▶ Directions for this task: What is needed is an exact copy of all the records below.

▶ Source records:
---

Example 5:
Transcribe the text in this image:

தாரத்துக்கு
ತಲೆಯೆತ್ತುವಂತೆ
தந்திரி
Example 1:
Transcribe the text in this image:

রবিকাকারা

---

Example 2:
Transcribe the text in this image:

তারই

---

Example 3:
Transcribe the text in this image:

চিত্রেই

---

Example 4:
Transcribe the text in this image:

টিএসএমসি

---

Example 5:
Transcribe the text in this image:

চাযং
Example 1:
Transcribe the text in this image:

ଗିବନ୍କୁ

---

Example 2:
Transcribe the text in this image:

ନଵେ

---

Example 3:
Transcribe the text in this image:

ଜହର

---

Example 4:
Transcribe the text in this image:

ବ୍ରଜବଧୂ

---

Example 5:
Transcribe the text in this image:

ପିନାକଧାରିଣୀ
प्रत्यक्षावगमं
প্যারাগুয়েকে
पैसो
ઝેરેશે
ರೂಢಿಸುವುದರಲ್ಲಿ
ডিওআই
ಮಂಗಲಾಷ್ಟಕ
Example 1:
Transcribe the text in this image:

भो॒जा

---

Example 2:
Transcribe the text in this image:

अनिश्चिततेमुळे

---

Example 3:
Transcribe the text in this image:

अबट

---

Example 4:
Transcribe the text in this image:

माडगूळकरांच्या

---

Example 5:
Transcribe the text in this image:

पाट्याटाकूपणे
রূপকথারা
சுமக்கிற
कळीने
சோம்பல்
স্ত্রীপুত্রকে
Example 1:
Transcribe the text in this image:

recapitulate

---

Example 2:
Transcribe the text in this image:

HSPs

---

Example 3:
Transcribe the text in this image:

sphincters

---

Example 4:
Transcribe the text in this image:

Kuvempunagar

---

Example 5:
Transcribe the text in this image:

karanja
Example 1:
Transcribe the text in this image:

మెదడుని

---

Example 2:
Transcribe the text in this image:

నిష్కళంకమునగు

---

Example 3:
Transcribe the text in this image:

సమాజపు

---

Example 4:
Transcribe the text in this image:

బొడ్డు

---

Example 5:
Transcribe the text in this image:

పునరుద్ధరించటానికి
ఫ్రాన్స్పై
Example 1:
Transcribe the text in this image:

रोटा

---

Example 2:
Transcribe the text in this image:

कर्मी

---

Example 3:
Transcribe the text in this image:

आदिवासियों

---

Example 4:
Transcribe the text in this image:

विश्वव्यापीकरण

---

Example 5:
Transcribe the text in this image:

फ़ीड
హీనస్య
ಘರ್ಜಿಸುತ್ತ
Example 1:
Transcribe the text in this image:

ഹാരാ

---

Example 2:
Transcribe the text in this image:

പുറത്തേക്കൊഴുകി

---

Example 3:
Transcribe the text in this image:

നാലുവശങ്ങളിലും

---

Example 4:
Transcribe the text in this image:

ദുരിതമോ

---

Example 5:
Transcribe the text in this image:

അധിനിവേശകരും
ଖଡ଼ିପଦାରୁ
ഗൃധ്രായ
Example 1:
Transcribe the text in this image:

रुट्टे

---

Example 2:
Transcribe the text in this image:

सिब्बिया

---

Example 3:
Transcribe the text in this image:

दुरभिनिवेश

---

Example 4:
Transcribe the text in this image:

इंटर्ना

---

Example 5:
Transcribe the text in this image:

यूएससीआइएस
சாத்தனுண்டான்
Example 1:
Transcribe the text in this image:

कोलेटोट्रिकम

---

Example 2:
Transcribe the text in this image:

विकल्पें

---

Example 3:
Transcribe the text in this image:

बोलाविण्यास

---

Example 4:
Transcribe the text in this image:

▶ Exercise response:
---

Example 5:
Transcribe the text in this image:

தாரத்துக்கு
ತಲೆಯೆತ್ತುವಂತೆ
தந்திரி
Example 1:
Transcribe the text in this image:

রবিকাকারা

---

Example 2:
Transcribe the text in this image:

তারই

---

Example 3:
Transcribe the text in this image:

চিত্রেই

---

Example 4:
Transcribe the text in this image:

টিএসএমসি

---

Example 5:
Transcribe the text in this image:

চাযং
Example 1:
Transcribe the text in this image:

ଗିବନ୍କୁ

---

Example 2:
Transcribe the text in this image:

ନଵେ

---

Example 3:
Transcribe the text in this image:

ଜହର

---

Example 4:
Transcribe the text in this image:

ବ୍ରଜବଧୂ

---

Example 5:
Transcribe the text in this image:

ପିନାକଧାରିଣୀ
प्रत्यक्षावगमं
প্যারাগুয়েকে
पैसो
ઝેરેશે
ರೂಢಿಸುವುದರಲ್ಲಿ
ডিওআই
ಮಂಗಲಾಷ್ಟಕ
Example 1:
Transcribe the text in this image:

भो॒जा

---

Example 2:
Transcribe the text in this image:

अनिश्चिततेमुळे

---

Example 3:
Transcribe the text in this image:

अबट

---

Example 4:
Transcribe the text in this image:

माडगूळकरांच्या

---

Example 5:
Transcribe the text in this image:

पाट्याटाकूपणे
রূপকথারা
சுமக்கிற
कळीने
சோம்பல்
স্ত্রীপুত্রকে
Example 1:
Transcribe the text in this image:

recapitulate

---

Example 2:
Transcribe the text in this image:

HSPs

---

Example 3:
Transcribe the text in this image:

sphincters

---

Example 4:
Transcribe the text in this image:

Kuvempunagar

---

Example 5:
Transcribe the text in this image:

karanja
Example 1:
Transcribe the text in this image:

మెదడుని

---

Example 2:
Transcribe the text in this image:

నిష్కళంకమునగు

---

Example 3:
Transcribe the text in this image:

సమాజపు

---

Example 4:
Transcribe the text in this image:

బొడ్డు

---

Example 5:
Transcribe the text in this image:

పునరుద్ధరించటానికి
ఫ్రాన్స్పై
Example 1:
Transcribe the text in this image:

रोटा

---

Example 2:
Transcribe the text in this image:

कर्मी

---

Example 3:
Transcribe the text in this image:

आदिवासियों

---

Example 4:
Transcribe the text in this image:

विश्वव्यापीकरण

---

Example 5:
Transcribe the text in this image:

फ़ीड
హీనస్య
ಘರ್ಜಿಸುತ್ತ
Example 1:
Transcribe the text in this image:

ഹാരാ

---

Example 2:
Transcribe the text in this image:

പുറത്തേക്കൊഴുകി

---

Example 3:
Transcribe the text in this image:

നാലുവശങ്ങളിലും

---

Example 4:
Transcribe the text in this image:

ദുരിതമോ

---

Example 5:
Transcribe the text in this image:

അധിനിവേശകരും
ଖଡ଼ିପଦାରୁ
ഗൃധ്രായ
Example 1:
Transcribe the text in this image:

रुट्टे

---

Example 2:
Transcribe the text in this image:

सिब्बिया

---

Example 3:
Transcribe the text in this image:

दुरभिनिवेश

---

Example 4:
Transcribe the text in this image:

इंटर्ना

---

Example 5:
Transcribe the text in this image:

यूएससीआइएस
சாத்தனுண்டான்
Example 1:
Transcribe the text in this image:

कोलेटोट्रिकम

---

Example 2:
Transcribe the text in this image:

विकल्पें

---

Example 3:
Transcribe the text in this image:

बोलाविण्यास

---

Example 4:
Transcribe the text in this image:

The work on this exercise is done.